Now you see me, now you don't..

Nature never ceases to surprise us. When we think we've seen it all, something new pops up. Take the Rapid Burster, arguably the most enigmatic accreting neutron star there is. Whenever the Rapid Burster turns on, it keeps firing thermonuclear and accretion-powered bursts at a rate that is tremendous - sometimes thousands per hour. That's already known for tens of years, but now a study by Tullio Bagnoli identified something new among the thermonuclear bursts: in a particular state these show a phenomenon that is seen in no other bursts - from the Rapid Burster nor any other of the 100 or so X-ray bursters known in the Galaxy. As soon as the burst peaks, it fades very quickly until oblivion after which it returns again in full glory. Bagnoli et al. think it may point to a particular geometry of the fuel line. Eventually, they hope this will give a clue to why the Rapid Burster is the only neutron star operating like a machine gun. Have a look at the paper
(Feb. 2014; picture snapshot from paper)


Cooling of neutron stars simpler than thought

Two college students (Thomas Triemstra and Roger Mateijsen) helped map out the cooling process of a representative collection of neutron stars after the stars experienced a thermonuclear flash in their uppermost one meter thick atmosphere. In a toy model, one would expect the thermal radiation to die out according to a simple power law with index -4/3. A more complicated model, involving the effects of degenerate electrons, predicts a power law with an index changing with time, so not a power law nor any other simple decay law. Our research now shows that the decay is nevertheless a simple power law. Nature is kind to us. But not unconditional: the index is not -4/3 but somewhere between -1.3 and -2.4, and not the same after every flash. See our new paper, written in collaboration with Andrew Cumming of McGill University (Montreal) and Tullio Bagnoli at SRON.
(Jan. 2014; picture snapshot from paper)


A new perspective of an old phenomenon

In November 2011 we observed, simultaneously with Chandra and RXTE, the accreting neutron star SAX J1808.4-3658. We were very lucky to detect one of the brightest X-ray bursts ever. Although that was exactly our intention, bursts are so unpredictable that help from nature is always welcome. The detection provided a unique chance to measure a burst at high spectral resolution and at longer wavelengths than usual. No narrow features were detected, but the continuum below 3 keV (a new perspective provided by Chandra) shows remarkable excess emission. Like an iceberg seen under water. Probably this is radiation scattered by the polluted surrounding of the neutron star, but more exotic effects may apply as well. See our 2013 paper.
(May 2013; picture by Uwe Kils)


Rapid and slow?

One of the most exotic X-ray binaries is the Rapid Burster. It is unique in exhibiting both thermonuclear (type I) and rapid accretion-powered (II) X-ray bursts. We have carried out the first systematic study of the type I bursting behavior as observed with RXTE. Surprisingly, it shows the same dependence on accretion rate as the slow burster in Terzan 5. We speculate that this special dependency is again due to a slow rotation of the neutron star. So, rapid type II bursts needing slow neutron stars? See Tullio Bagnoli's 2013 paper.
(Mar. 2013; picture by Museum Boerhave)


Superexpansion from the most dramatic thermonuclear
explosions on neutron stars

Thermonuclear explosions on neutron stars can, in rare cases, blow off a shell that is able to travel up against the walls of the deep gravitational well and disturb the surrounding accretion disk. Our 2011 paper shows a dramatic example of the impact on the time profile of the X-rays coming of such an explosion. Our 2012 paper takes this a little further and shows how this effect can be used to diagnose the geometry of the accretion flow.

WORK INSTRUCTIONS =>
A: In the neutron star text, what range does the research give for the power-law index of cooling after a thermonuclear flash?
B: Please repeat the part of the neutron star text starting with "(Jan. 2014; picture" and going on through "Rapid and slow?".

GIVEN INFORMATION =>
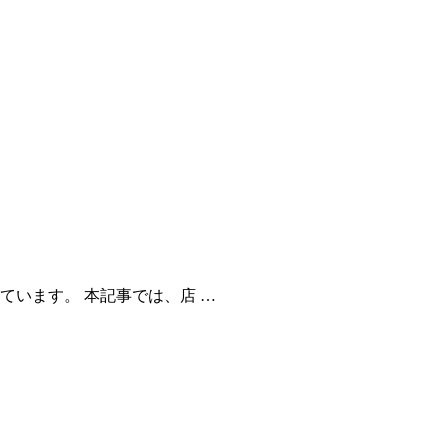
ています。 本記事では、店 …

ANSWERS BELOW =>
A: Somewhere between -1.3 and -2.4.

B:
(Jan. 2014; picture snapshot from paper)


A new perspective of an old phenomenon

In November 2011 we observed, simultaneously with Chandra and RXTE, the accreting neutron star SAX J1808.4-3658. We were very lucky to detect one of the brightest X-ray bursts ever. Although that was exactly our intention, bursts are so unpredictable that help from nature is always welcome. The detection provided a unique chance to measure a burst at high spectral resolution and at longer wavelengths than usual. No narrow features were detected, but the continuum below 3 keV (a new perspective provided by Chandra) shows remarkable excess emission. Like an iceberg seen under water. Probably this is radiation scattered by the polluted surrounding of the neutron star, but more exotic effects may apply as well. See our 2013 paper.
(May 2013; picture by Uwe Kils)


Rapid and slow?